Though the majority of participants are satisfied with the quantity and quality of water supplied; bad taste, poor quality and water turbidity were reported as major problem by one-third of them. Therefore, it is essential to introduce household piped water method or the household water treatment options should be enhanced.
The prevalence of diarrhea in the community in the last six months and in children less than five years age was 13%% and 10.1% respectively. This was similar to other study that the two-week prevalence of diarrhea in children under 5 years of age was 13.6% . And lower to other study that 19.1% households experience diarrhea symptoms in the last six months . This lower prevalence in diarrhea in the community could be mainly due to that they had higher knowledge on the association between sanitation, hygiene and diarrhea and also higher percent of the community were using water treatment techniques in their house.
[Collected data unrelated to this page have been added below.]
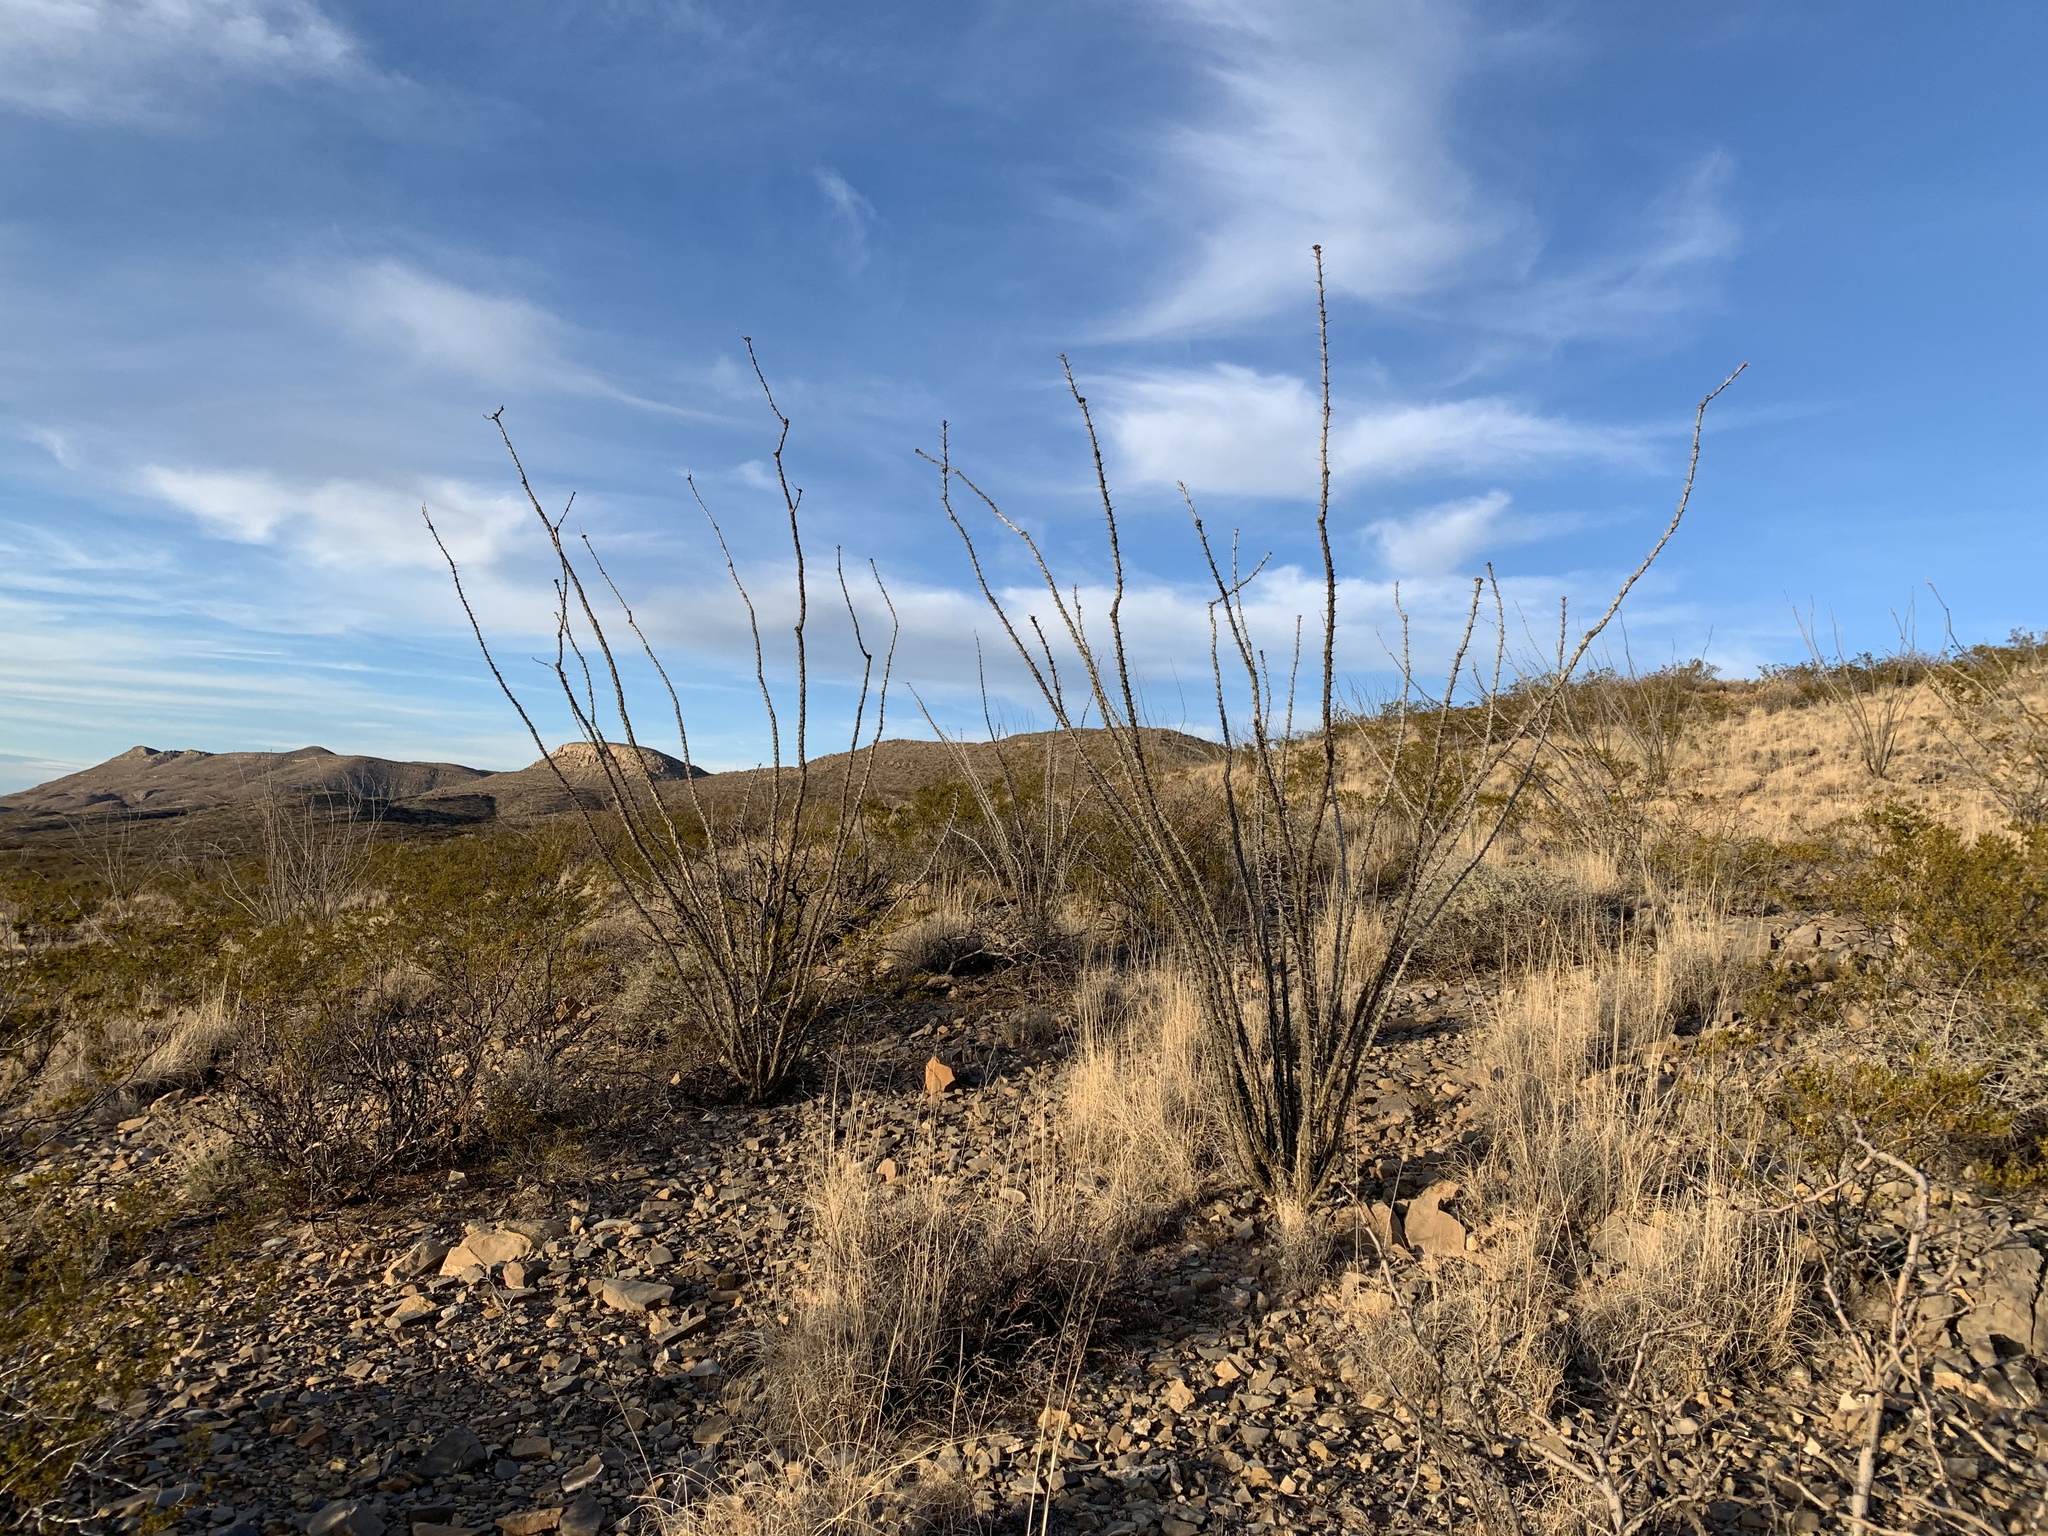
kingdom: Plantae
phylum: Tracheophyta
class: Magnoliopsida
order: Ericales
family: Fouquieriaceae
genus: Fouquieria
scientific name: Fouquieria splendens
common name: Vine-cactus
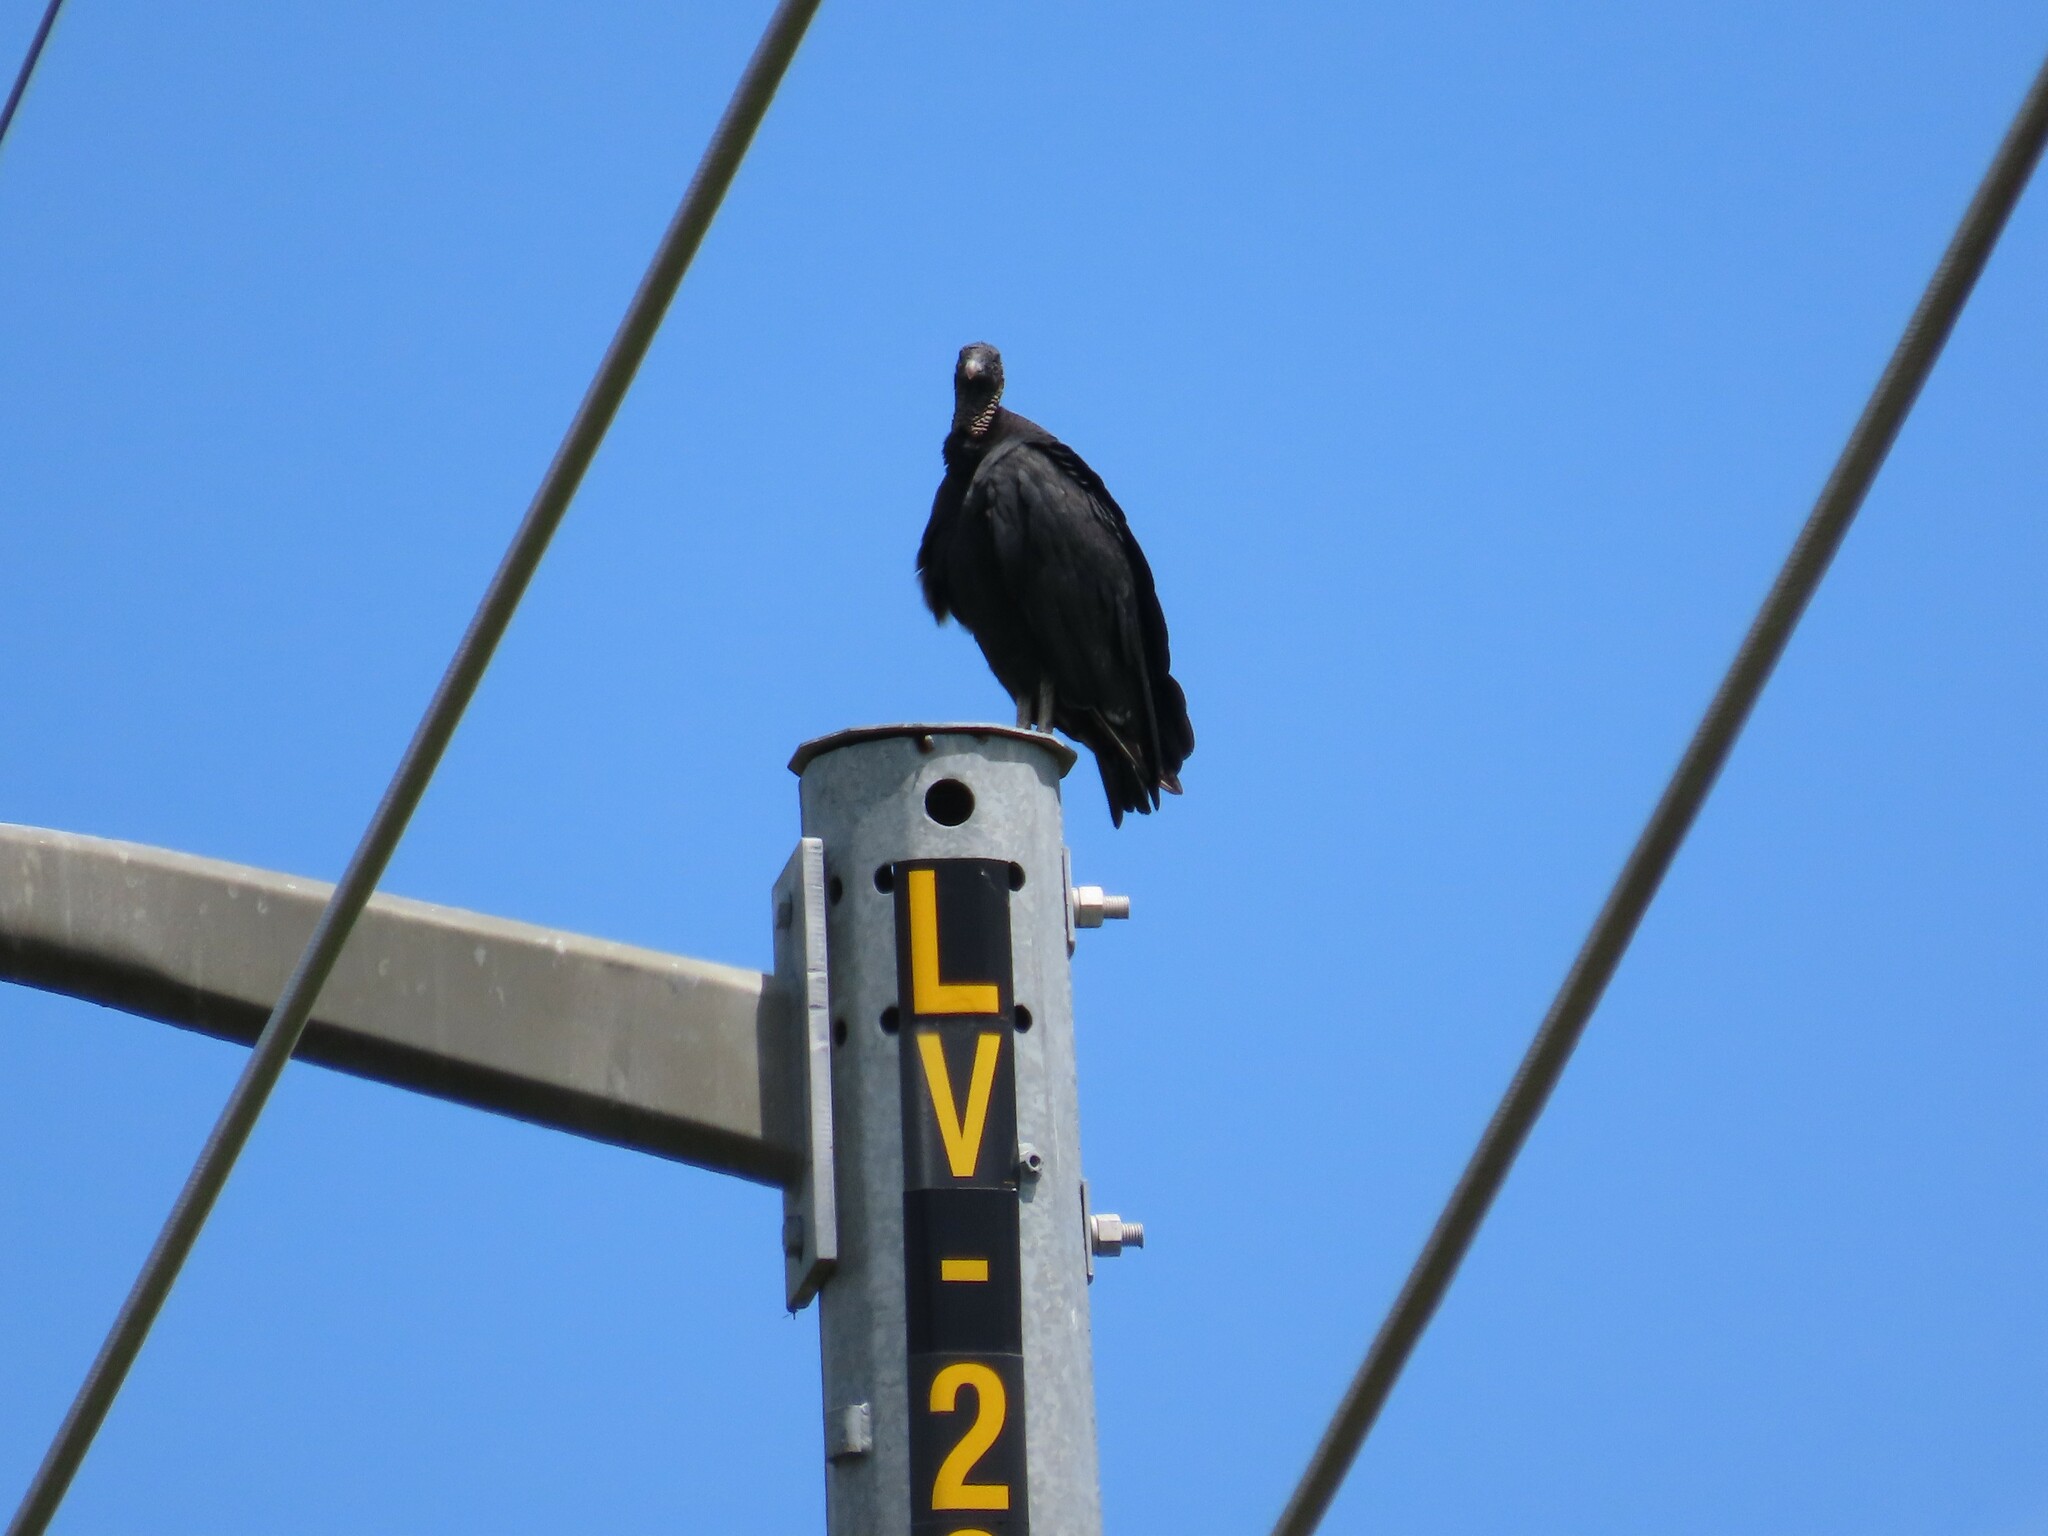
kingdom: Animalia
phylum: Chordata
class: Aves
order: Accipitriformes
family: Cathartidae
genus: Coragyps
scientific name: Coragyps atratus
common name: Black vulture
The introduction of Rota virus vaccine could have also an impact on the lower prevalence of diarrhea in children less than five years in the community.
Based on the results of this research, the administrative area in the city showed significant association with their comprehensive practice, prevalence of diarrhea, distance to municipality water source and hand washing practice. Other studies showed that statistically significant differences were observed on the levels of knowledge and education .
Strength and limitation of the study
The self-reported practices of the respondents were verified by practical observation of the investigators, which increases the validity of the respondents. This research tries to answer all aspects (sanitation, hygiene and water use) which can cause diarrhea to increase the strength of the study. Further studies with larger sample size that includes the urban and rural communities from different zoba’s and different ethnicities are necessary to have different responses
The study was no without limitations. It was conducted in one city which the results can’t be used to generalize to the whole country. Since there was no similar study conducted before in the country, it was difficult to associate the results with national previous studies.